Currently, fishing licenses are $22.70 for regular residents; $11.70 for seniors age 65 and above; or $51.70 for a lifetime license, also for ages 65 and over. They are available at the Treasurer’s Office in the Crawford County Courthouse, via the Internet and at some outdoor retail outlets.

Tonight’s event will take place at the Vernon Central Hose Co. social hall, McMath Road, to discuss the new license-fee proposal the agency will offer to legislators this spring. There was no indication how much license fees might increase. It is clear, however, that the commission wants to have a small annual increase instead of waiting every couple of years to push through a larger increase.

The evening begins with an informal open house from 6 to 7; followed by various presentations, including fisheries updates, habitat projects, outreach and education activities, and boating and access programs from 7 to 8.

Licensing fees are a topic of high interest in Crawford County because of numerous freshwater lakes, reservoirs and streams well-used by local residents and tourists; as well as the county’s close proximity to popular fishing sites in Erie and Warren counties.

On hand to do the presentations will be commission Executive Director Doug Austen, region commissioner Sam Concilla and other commission staff.

According to the commission Communications Director Eric Levis, an annual incremental fee increase will be the main topic of discussion.
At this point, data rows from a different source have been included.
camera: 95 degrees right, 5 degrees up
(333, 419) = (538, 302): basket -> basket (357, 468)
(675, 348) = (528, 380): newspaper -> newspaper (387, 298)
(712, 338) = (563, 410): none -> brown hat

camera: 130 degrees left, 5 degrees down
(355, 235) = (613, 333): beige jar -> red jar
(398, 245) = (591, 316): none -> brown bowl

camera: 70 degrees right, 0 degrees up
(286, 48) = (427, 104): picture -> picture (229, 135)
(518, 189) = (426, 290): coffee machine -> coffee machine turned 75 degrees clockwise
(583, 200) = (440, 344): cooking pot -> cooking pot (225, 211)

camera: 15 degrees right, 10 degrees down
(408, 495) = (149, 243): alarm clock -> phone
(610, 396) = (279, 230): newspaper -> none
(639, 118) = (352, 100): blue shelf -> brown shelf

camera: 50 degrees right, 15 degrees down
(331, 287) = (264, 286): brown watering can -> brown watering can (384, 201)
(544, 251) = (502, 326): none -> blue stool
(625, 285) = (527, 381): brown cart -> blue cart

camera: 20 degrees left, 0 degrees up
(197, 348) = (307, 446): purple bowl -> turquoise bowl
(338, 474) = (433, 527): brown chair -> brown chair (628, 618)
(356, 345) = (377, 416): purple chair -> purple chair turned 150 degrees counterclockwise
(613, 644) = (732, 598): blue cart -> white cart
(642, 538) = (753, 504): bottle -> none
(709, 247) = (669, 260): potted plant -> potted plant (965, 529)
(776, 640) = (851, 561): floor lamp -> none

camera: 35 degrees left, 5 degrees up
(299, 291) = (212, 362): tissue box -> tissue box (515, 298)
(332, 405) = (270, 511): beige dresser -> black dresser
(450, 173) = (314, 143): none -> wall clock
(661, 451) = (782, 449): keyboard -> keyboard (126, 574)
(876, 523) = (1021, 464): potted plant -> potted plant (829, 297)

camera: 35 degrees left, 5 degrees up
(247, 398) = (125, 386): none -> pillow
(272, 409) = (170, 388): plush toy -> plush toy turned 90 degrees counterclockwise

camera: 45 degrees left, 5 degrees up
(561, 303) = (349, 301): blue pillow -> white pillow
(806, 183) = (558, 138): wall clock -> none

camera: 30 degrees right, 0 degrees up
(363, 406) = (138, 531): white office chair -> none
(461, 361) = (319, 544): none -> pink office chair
“Traditionally, the Legislature grants a fee increase every five to nine years,” Levis said. “With every increase, we experience a subsequent drop in license sales. With any increase, we are able to maintain our operations for a number of years, but eventually we have to seek another rate increase. We are proposing an annual, incremental increase in the license cost in order to establish stable funding and to stop the cycle of seeking large, one-time increases.

“We are also proposing habitat and access fund fee, which would be used solely for improving habitat and access points,” Levis said. “This would be similar to the Lake Erie access fund that we currently have in place. In our travels across the state, people consistently ask for more access points.”

According to Levis, pricing flexibility is also important, and those around the state who need several licenses (for various family members, for example) or are looking to target a particular time frame in their fishing will also be considered.

“We’d like to be able to provide a discounted family license; maybe multiple-year licenses; end-of-season discounts,” he said. “For example, maybe in October we sell a license at 30 percent off to individuals who want to fish for only a few weeks and who, without the discount, may never purchase a fishing license. Right now we can sell licenses only at the prices established in the law. We’re confident that pricing flexibility can help us retain current anglers and attract new ones.”

The proposed youth fishing licenses, which have been a topic of conversation for some time, will also be discussed in more detail tonight.

“We have proposed a youth fishing license (ages 12 through 15) for the last several years,” Levis said. “This money would be placed in a dedicated fund used solely for designing and promoting youth programs.